Bullard comes by his avant-garde approach honestly. He is after all an MFA graduate of the School of the Art Institute’s performance art program, where both Meyers and various Goat Island members have taught. But what makes Bullard’s work (and by extension Plasticene’s) even richer and more surprising is his familiarity with mainstream forms, partly the result of a bachelor’s degree from Northwestern University, partly the result of his subsequent experiences. Name a style of theater and Bullard has done it: theater of the absurd, revenge tragedy, 18th-century French farce, head-banging 20th-century British tragicomedy.

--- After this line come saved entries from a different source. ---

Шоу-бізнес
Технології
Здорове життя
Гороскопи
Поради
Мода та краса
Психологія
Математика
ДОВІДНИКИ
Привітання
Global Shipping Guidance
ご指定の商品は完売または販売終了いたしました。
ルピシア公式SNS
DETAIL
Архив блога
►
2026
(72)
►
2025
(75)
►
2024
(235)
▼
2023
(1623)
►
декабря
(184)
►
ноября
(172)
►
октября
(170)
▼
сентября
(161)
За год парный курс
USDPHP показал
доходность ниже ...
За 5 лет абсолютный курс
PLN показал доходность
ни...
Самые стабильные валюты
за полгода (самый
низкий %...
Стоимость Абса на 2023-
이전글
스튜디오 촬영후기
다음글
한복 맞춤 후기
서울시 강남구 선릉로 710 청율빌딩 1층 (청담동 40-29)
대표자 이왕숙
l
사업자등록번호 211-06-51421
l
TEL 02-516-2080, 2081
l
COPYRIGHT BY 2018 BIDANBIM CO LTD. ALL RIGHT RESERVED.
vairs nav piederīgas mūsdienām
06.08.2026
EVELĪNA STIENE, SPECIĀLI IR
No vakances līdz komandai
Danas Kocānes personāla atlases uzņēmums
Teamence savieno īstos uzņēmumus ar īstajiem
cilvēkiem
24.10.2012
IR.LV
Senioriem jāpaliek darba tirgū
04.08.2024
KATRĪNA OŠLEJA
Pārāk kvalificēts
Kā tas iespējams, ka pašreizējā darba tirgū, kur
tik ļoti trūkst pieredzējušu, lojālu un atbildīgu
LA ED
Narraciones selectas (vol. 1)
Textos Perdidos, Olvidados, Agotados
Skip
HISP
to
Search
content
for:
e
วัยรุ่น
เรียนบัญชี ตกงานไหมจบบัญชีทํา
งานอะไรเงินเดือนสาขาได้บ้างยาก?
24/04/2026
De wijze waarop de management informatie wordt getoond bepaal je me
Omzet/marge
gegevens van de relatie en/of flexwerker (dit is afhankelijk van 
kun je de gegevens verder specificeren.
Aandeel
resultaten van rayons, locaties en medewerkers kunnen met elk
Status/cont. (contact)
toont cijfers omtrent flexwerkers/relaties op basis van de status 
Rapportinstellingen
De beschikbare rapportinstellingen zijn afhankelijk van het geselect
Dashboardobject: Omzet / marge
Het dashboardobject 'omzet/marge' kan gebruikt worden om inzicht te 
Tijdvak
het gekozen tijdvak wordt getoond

He even worked for three years directing Second City’s touring shows. If you told me Bullard moonlighted as a dancer in Fosse, I’d buy it.
But in Come Like Shadows… Bullard displays his full range as a director, including sections that work as pure comedy and others at such a high emotional pitch they might have come from a tragedy. In many respects this show seems more a meditation on the mechanics of making theater and on the relationship between performer and audience than it is an exploration of power struggles. The set–a series of scrims–underscores not only the fact that we’re watching something on a stage but that we’re seeing only what Plasticene wants us to see. Similarly, the extreme fragmentation of the piece and the performers’ close attention to the rituals of entrances and exits emphasize the artificiality and emphemerality of the art.
Bullard further elaborates on his theatrical theme by filling his ensemble with actors from very different sectors of Chicago’s sprawling non-Equity scene. Van Swearingen is a founding member of A Red Orchid Theatre, a company known for its intensely naturalistic acting. Gopfert has worked with the Curious Theatre Branch, Prop, Lookingglass, and Redmoon–all companies that eschew mere realistic playmaking. Mark Comiskey too is best known for his work with Curious Theatre. This diversity enriches our experience: the ensemble is equally convincing in the piece’s abstract and naturalistic sequences, performing like some handpicked elite army and displaying a confidence and commitment that draws us in even when what they’re doing is obscure.
Early in the show the actors step onto a nearly black stage, separated from the audience by a series of translucent scrims, to perform a beautifully choreographed sequence with votive candles. One candle rises, the rest follow; one candle falls, and the rest follow. All the candles drop to the floor, then all rise mysteriously. It’s a beautiful image that acts as a prologue of sorts, introducing the theme of theatricality and–when the candles are extinguished–the idea that everything in the theater is as insubstantial as a shadow on a wall.